Problem details: Search the data below for "which" and report how many lines contain it, with no other text.

Supplied information:
..........

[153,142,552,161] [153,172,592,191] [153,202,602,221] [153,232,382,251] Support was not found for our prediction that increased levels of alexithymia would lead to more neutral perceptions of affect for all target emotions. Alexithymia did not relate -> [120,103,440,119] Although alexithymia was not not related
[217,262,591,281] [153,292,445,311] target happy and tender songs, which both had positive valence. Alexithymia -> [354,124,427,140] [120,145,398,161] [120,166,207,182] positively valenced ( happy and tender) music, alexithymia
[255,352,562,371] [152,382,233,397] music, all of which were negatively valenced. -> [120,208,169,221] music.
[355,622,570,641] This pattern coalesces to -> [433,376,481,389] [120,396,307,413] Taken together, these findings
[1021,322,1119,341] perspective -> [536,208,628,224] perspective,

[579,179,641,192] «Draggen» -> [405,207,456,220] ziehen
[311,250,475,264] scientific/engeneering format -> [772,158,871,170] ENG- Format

..........

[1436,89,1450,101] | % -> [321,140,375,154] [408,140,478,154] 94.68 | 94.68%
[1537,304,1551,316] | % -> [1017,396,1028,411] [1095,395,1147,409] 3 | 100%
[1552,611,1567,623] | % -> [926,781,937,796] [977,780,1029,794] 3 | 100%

..........

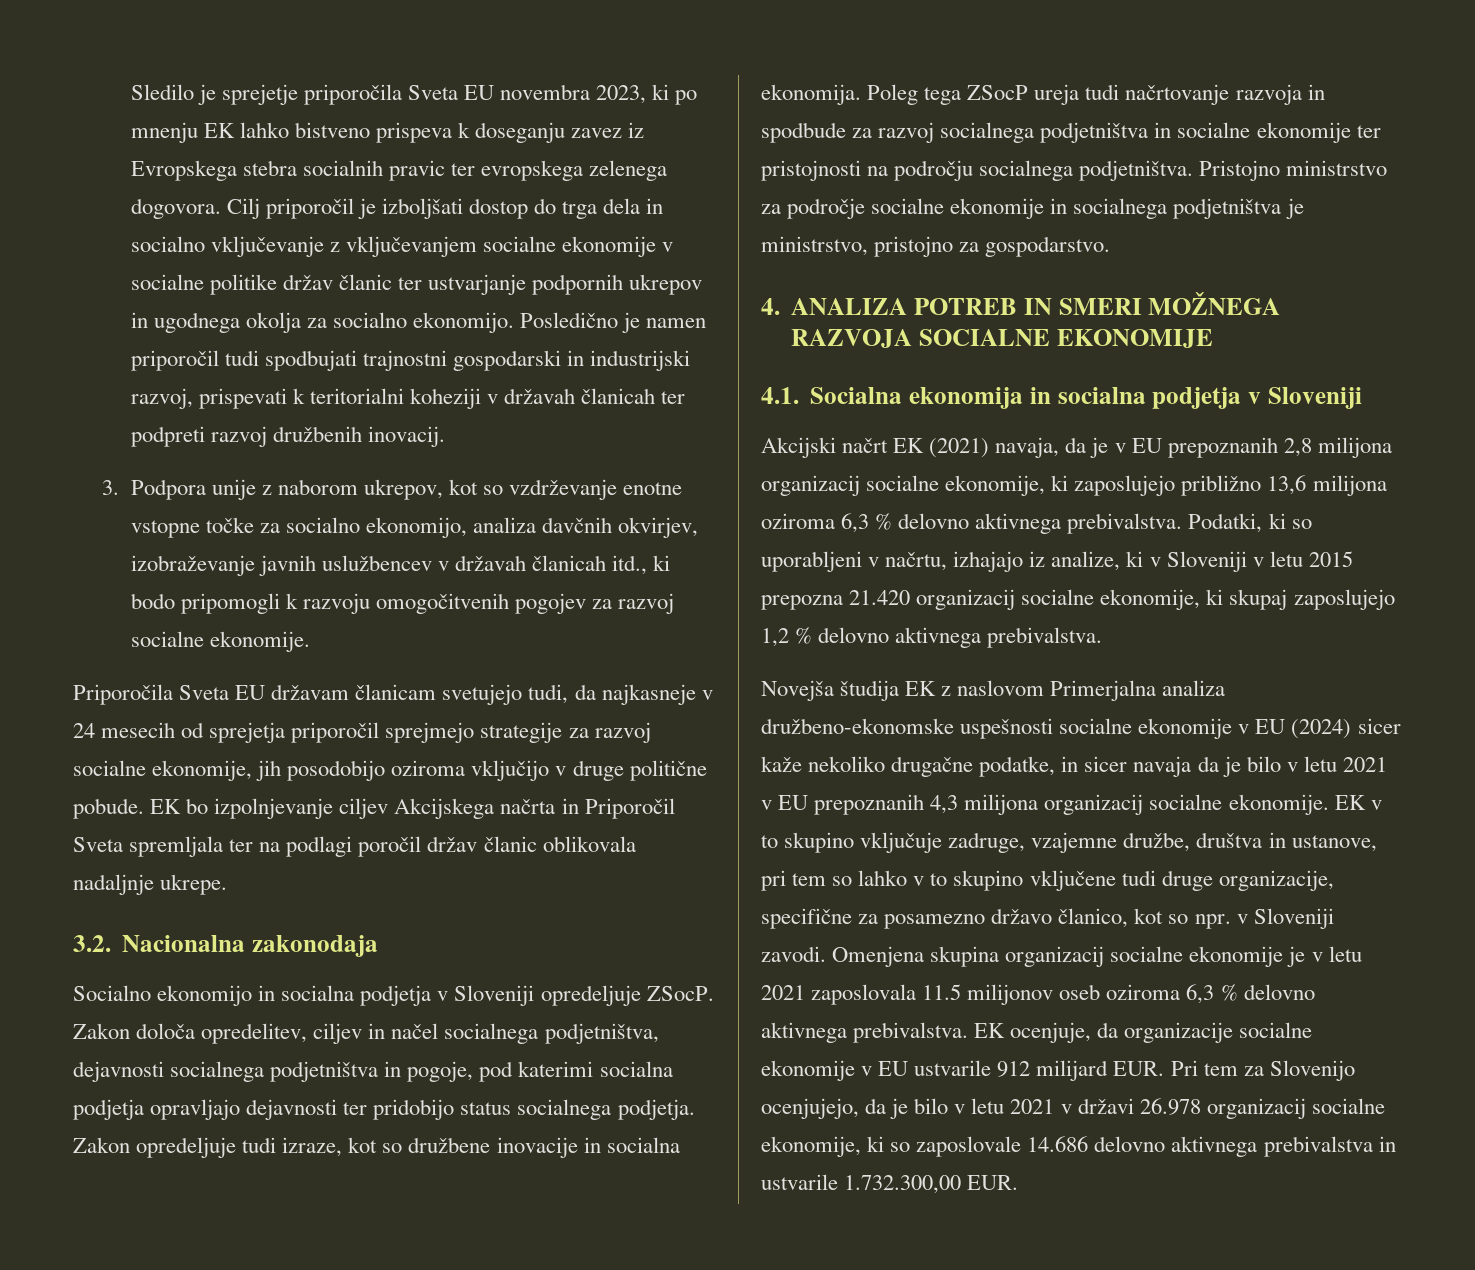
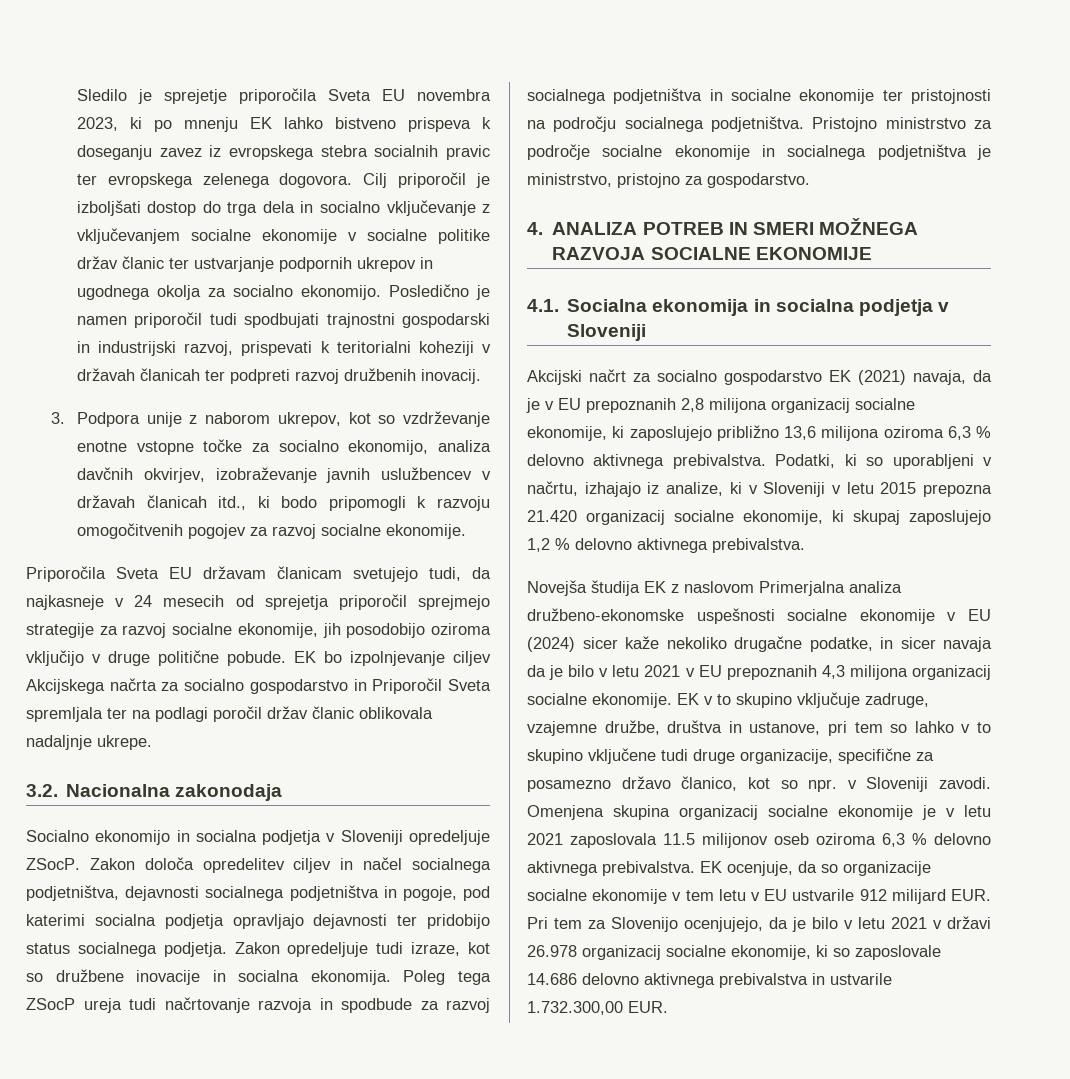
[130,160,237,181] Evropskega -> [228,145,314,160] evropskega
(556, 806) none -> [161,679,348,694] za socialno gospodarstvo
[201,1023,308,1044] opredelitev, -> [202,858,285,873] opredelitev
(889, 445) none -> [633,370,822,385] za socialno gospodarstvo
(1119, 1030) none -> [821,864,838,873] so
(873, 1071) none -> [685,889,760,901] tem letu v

..........

Result: 2